Task
Everything in the data below except the pictures must be repeated word for word.

==== Records for this task ====

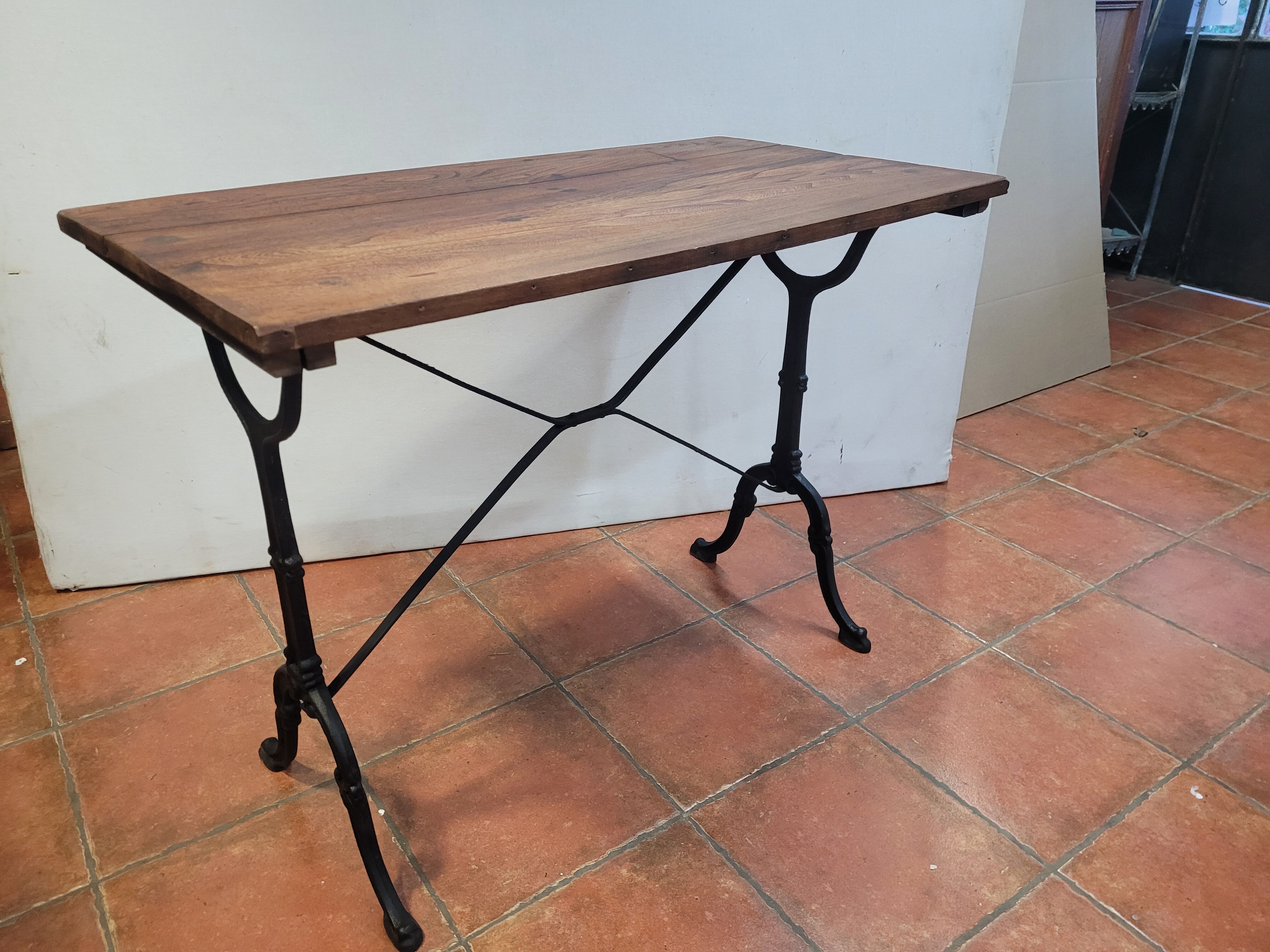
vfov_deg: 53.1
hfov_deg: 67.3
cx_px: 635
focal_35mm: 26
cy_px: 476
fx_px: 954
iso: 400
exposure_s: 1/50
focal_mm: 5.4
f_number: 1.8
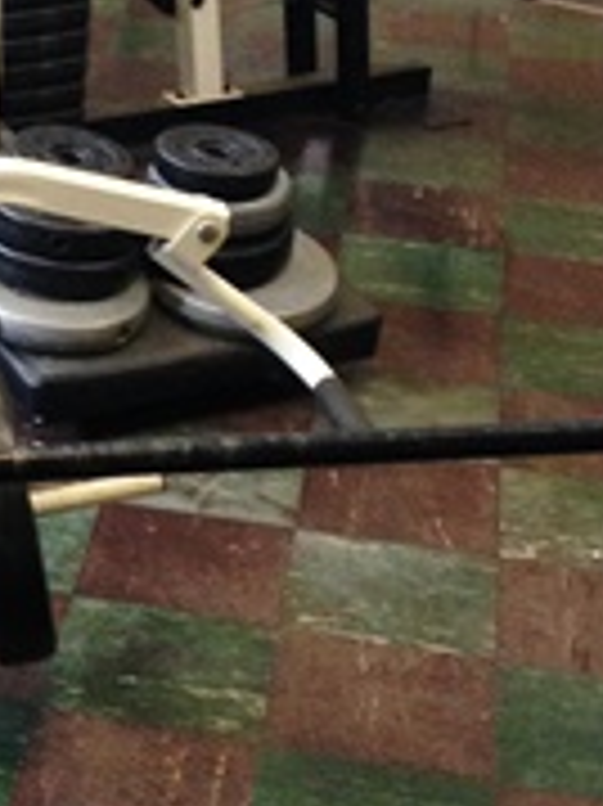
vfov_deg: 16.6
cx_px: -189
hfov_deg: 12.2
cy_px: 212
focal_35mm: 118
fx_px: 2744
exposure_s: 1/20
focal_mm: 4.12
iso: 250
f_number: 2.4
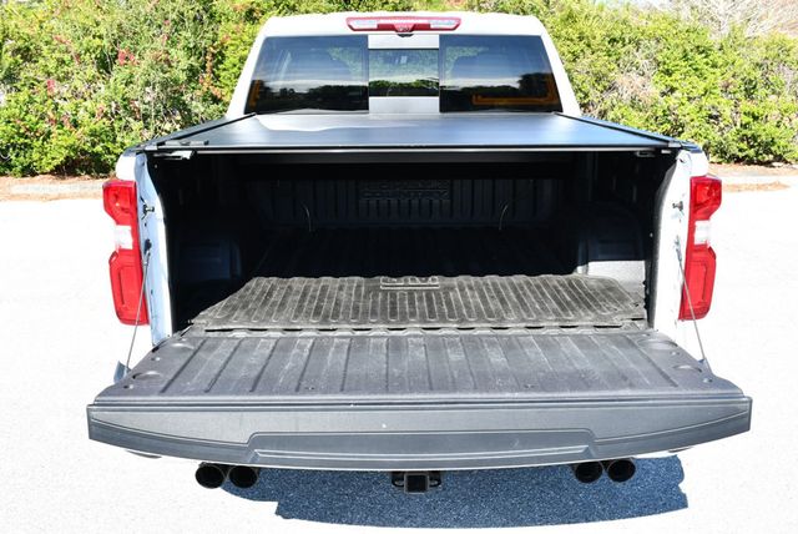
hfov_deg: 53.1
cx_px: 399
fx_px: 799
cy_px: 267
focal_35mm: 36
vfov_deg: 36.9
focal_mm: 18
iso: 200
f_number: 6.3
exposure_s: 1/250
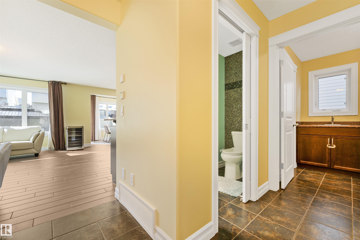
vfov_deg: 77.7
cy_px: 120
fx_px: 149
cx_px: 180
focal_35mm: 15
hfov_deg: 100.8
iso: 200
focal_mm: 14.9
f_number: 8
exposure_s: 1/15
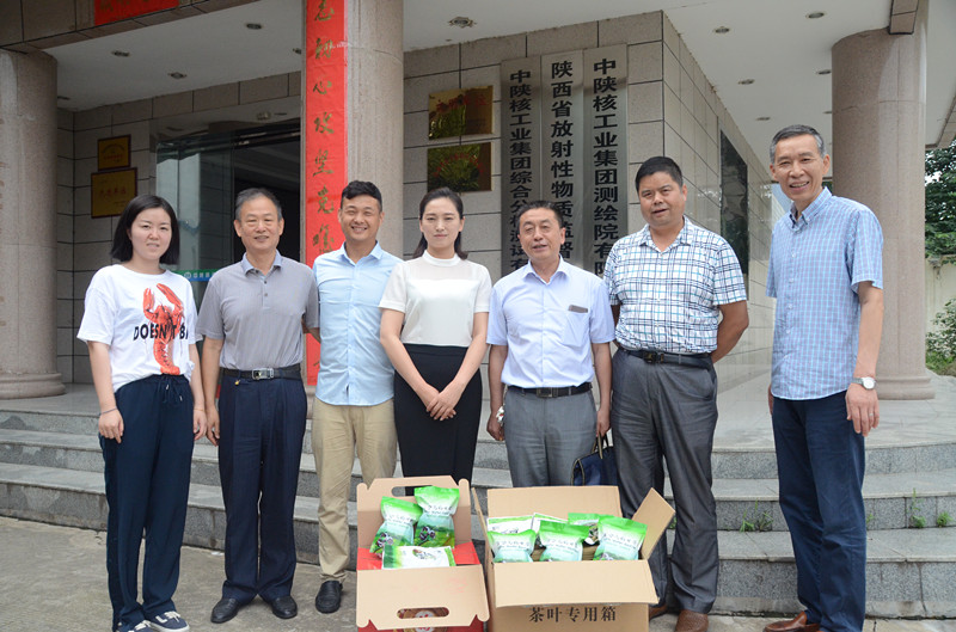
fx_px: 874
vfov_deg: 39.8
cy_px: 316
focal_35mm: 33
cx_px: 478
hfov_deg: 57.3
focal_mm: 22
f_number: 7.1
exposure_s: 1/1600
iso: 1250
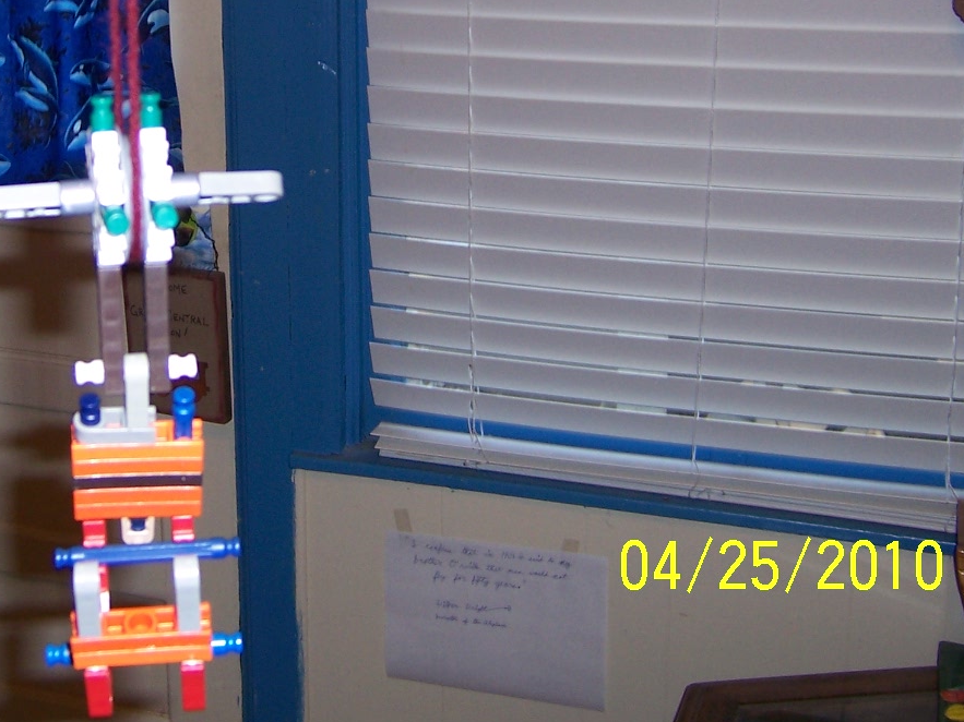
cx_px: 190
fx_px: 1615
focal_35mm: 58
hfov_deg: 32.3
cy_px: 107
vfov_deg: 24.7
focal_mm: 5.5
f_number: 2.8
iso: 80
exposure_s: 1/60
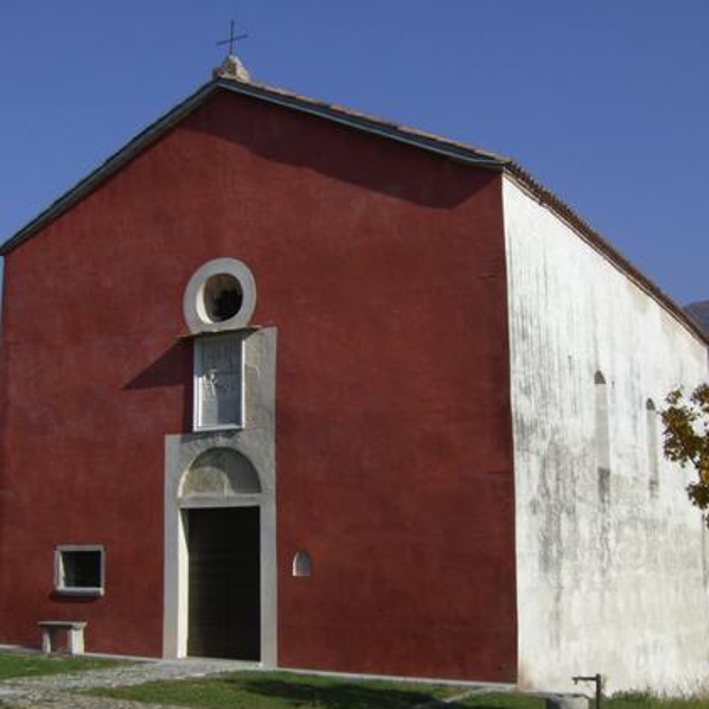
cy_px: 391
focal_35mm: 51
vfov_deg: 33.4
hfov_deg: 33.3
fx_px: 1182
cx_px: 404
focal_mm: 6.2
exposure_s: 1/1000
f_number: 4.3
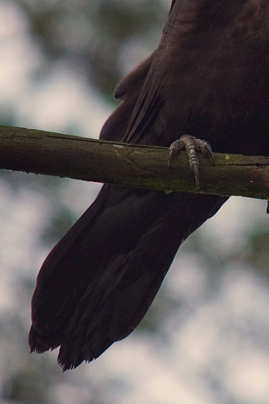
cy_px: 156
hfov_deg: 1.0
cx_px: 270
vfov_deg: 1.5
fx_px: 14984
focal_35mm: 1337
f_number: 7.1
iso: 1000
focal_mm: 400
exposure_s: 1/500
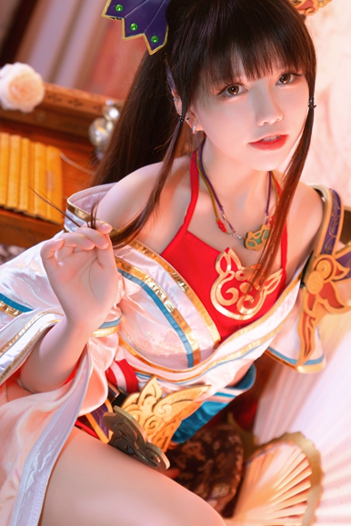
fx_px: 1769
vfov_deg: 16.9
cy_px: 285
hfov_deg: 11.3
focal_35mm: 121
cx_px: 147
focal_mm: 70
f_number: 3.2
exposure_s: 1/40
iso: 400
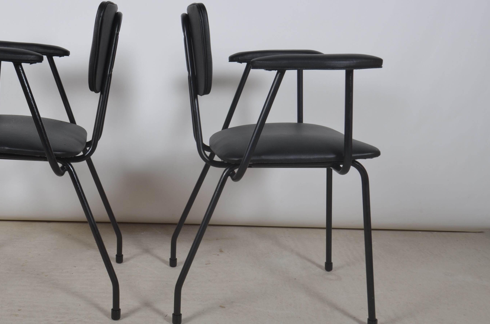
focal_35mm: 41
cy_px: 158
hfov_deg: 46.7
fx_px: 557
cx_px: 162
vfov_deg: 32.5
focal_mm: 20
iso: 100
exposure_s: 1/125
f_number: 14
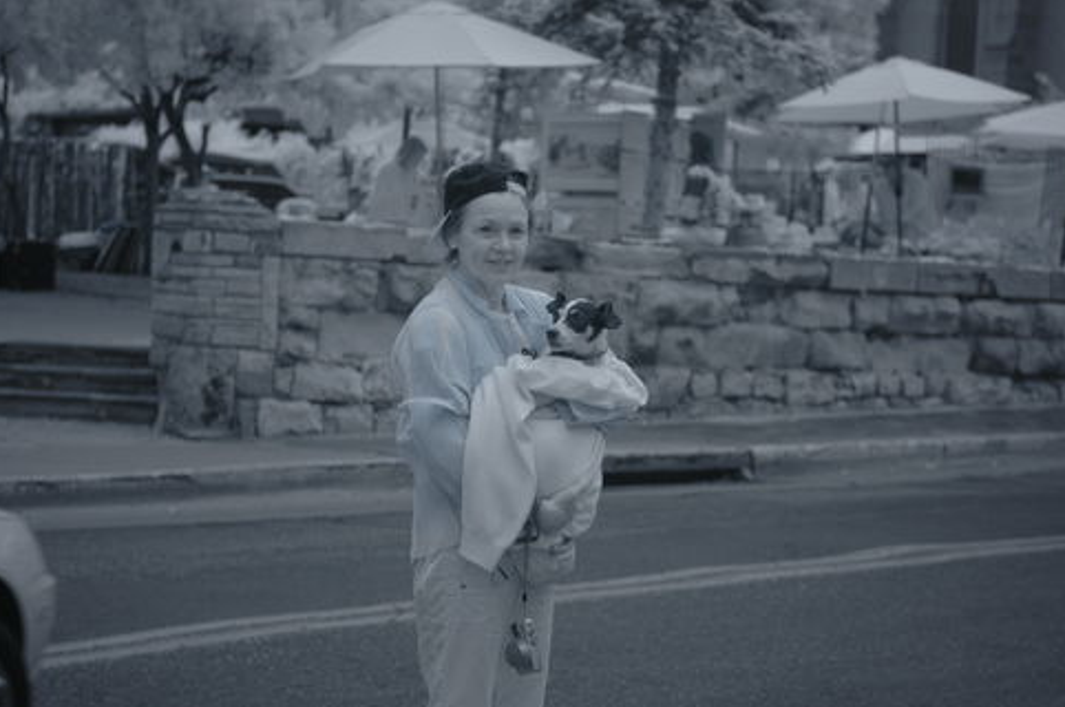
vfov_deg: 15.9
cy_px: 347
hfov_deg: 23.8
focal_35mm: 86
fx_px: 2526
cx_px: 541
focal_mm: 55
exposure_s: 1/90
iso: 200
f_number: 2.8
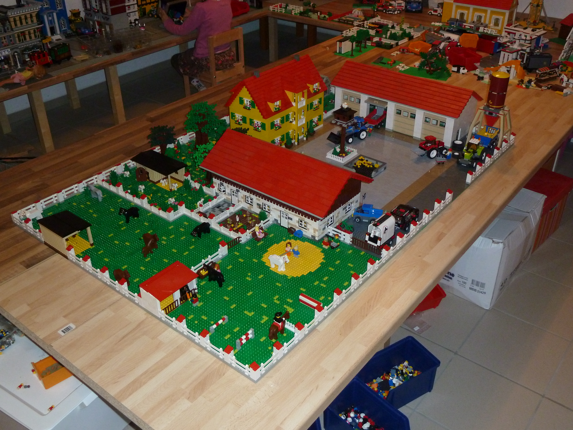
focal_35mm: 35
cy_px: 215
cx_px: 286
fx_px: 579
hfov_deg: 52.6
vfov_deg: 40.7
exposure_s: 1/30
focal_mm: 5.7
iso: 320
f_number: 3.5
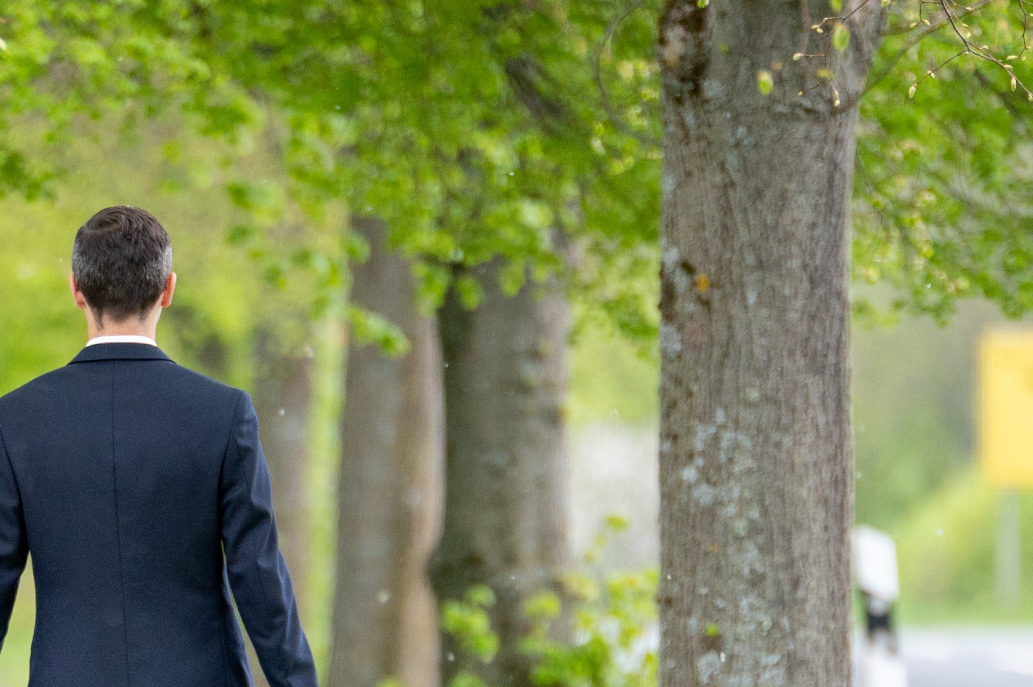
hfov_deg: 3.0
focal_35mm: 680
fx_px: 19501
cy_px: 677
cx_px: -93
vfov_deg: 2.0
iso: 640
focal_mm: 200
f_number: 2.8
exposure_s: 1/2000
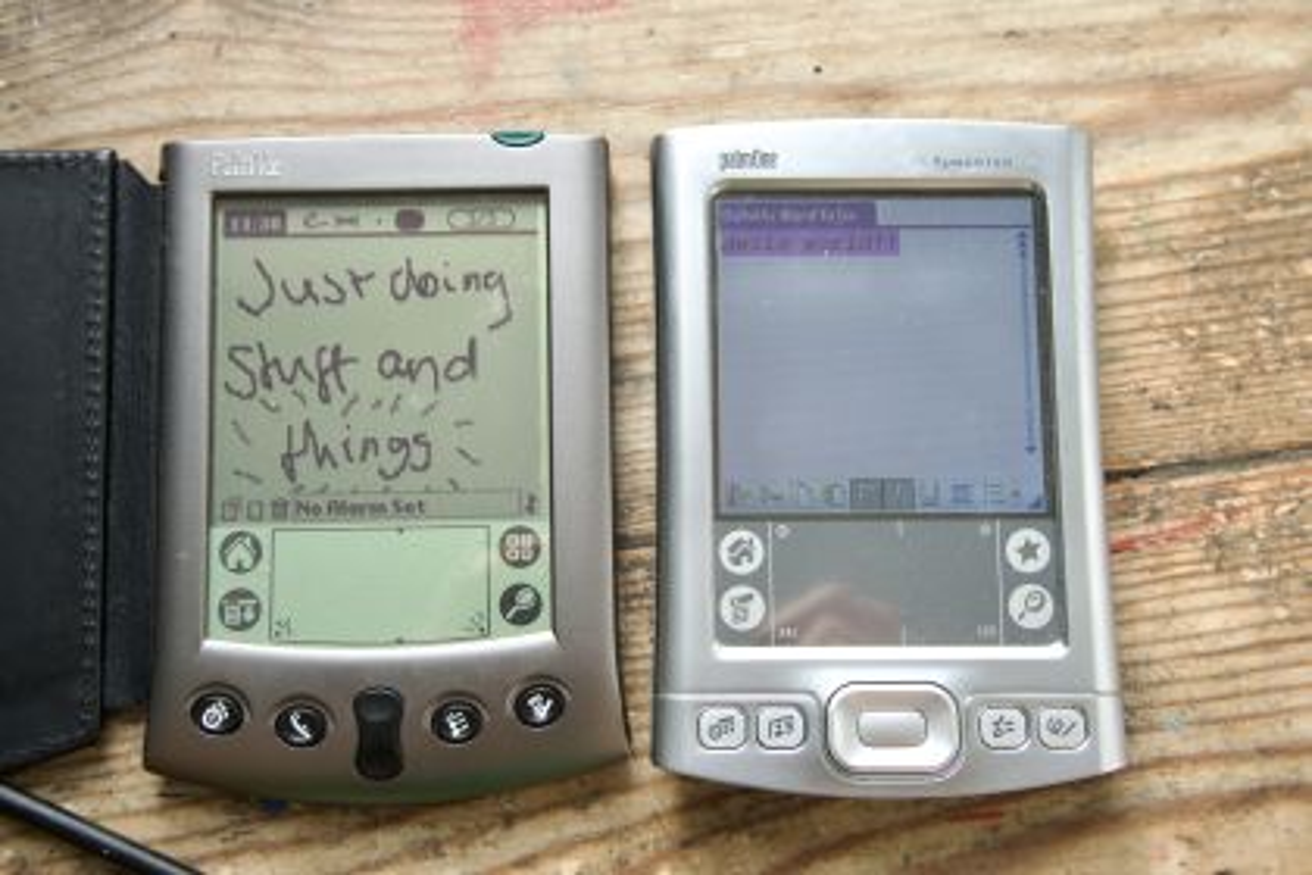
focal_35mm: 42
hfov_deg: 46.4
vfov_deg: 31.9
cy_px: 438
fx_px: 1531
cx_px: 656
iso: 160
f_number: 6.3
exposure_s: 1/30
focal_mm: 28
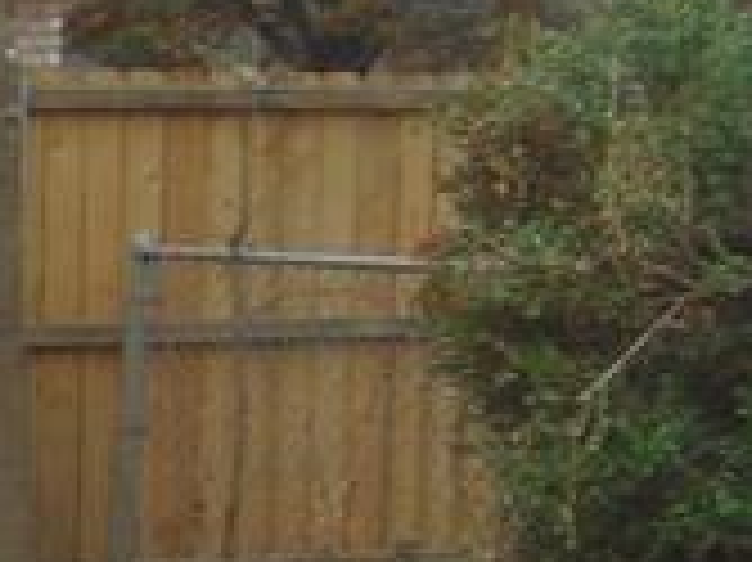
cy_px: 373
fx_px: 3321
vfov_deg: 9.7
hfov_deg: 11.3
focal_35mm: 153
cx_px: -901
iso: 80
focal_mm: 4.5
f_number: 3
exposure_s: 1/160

====

Task result
vfov_deg: 53.1
hfov_deg: 67.3
cx_px: 635
focal_35mm: 26
cy_px: 476
fx_px: 954
iso: 400
exposure_s: 1/50
focal_mm: 5.4
f_number: 1.8
vfov_deg: 16.6
cx_px: -189
hfov_deg: 12.2
cy_px: 212
focal_35mm: 118
fx_px: 2744
exposure_s: 1/20
focal_mm: 4.12
iso: 250
f_number: 2.4
hfov_deg: 53.1
cx_px: 399
fx_px: 799
cy_px: 267
focal_35mm: 36
vfov_deg: 36.9
focal_mm: 18
iso: 200
f_number: 6.3
exposure_s: 1/250
vfov_deg: 77.7
cy_px: 120
fx_px: 149
cx_px: 180
focal_35mm: 15
hfov_deg: 100.8
iso: 200
focal_mm: 14.9
f_number: 8
exposure_s: 1/15
fx_px: 874
vfov_deg: 39.8
cy_px: 316
focal_35mm: 33
cx_px: 478
hfov_deg: 57.3
focal_mm: 22
f_number: 7.1
exposure_s: 1/1600
iso: 1250
cx_px: 190
fx_px: 1615
focal_35mm: 58
hfov_deg: 32.3
cy_px: 107
vfov_deg: 24.7
focal_mm: 5.5
f_number: 2.8
iso: 80
exposure_s: 1/60
cy_px: 391
focal_35mm: 51
vfov_deg: 33.4
hfov_deg: 33.3
fx_px: 1182
cx_px: 404
focal_mm: 6.2
exposure_s: 1/1000
f_number: 4.3
cy_px: 156
hfov_deg: 1.0
cx_px: 270
vfov_deg: 1.5
fx_px: 14984
focal_35mm: 1337
f_number: 7.1
iso: 1000
focal_mm: 400
exposure_s: 1/500
fx_px: 1769
vfov_deg: 16.9
cy_px: 285
hfov_deg: 11.3
focal_35mm: 121
cx_px: 147
focal_mm: 70
f_number: 3.2
exposure_s: 1/40
iso: 400
focal_35mm: 41
cy_px: 158
hfov_deg: 46.7
fx_px: 557
cx_px: 162
vfov_deg: 32.5
focal_mm: 20
iso: 100
exposure_s: 1/125
f_number: 14
vfov_deg: 15.9
cy_px: 347
hfov_deg: 23.8
focal_35mm: 86
fx_px: 2526
cx_px: 541
focal_mm: 55
exposure_s: 1/90
iso: 200
f_number: 2.8
focal_35mm: 35
cy_px: 215
cx_px: 286
fx_px: 579
hfov_deg: 52.6
vfov_deg: 40.7
exposure_s: 1/30
focal_mm: 5.7
iso: 320
f_number: 3.5
hfov_deg: 3.0
focal_35mm: 680
fx_px: 19501
cy_px: 677
cx_px: -93
vfov_deg: 2.0
iso: 640
focal_mm: 200
f_number: 2.8
exposure_s: 1/2000
focal_35mm: 42
hfov_deg: 46.4
vfov_deg: 31.9
cy_px: 438
fx_px: 1531
cx_px: 656
iso: 160
f_number: 6.3
exposure_s: 1/30
focal_mm: 28
cy_px: 373
fx_px: 3321
vfov_deg: 9.7
hfov_deg: 11.3
focal_35mm: 153
cx_px: -901
iso: 80
focal_mm: 4.5
f_number: 3
exposure_s: 1/160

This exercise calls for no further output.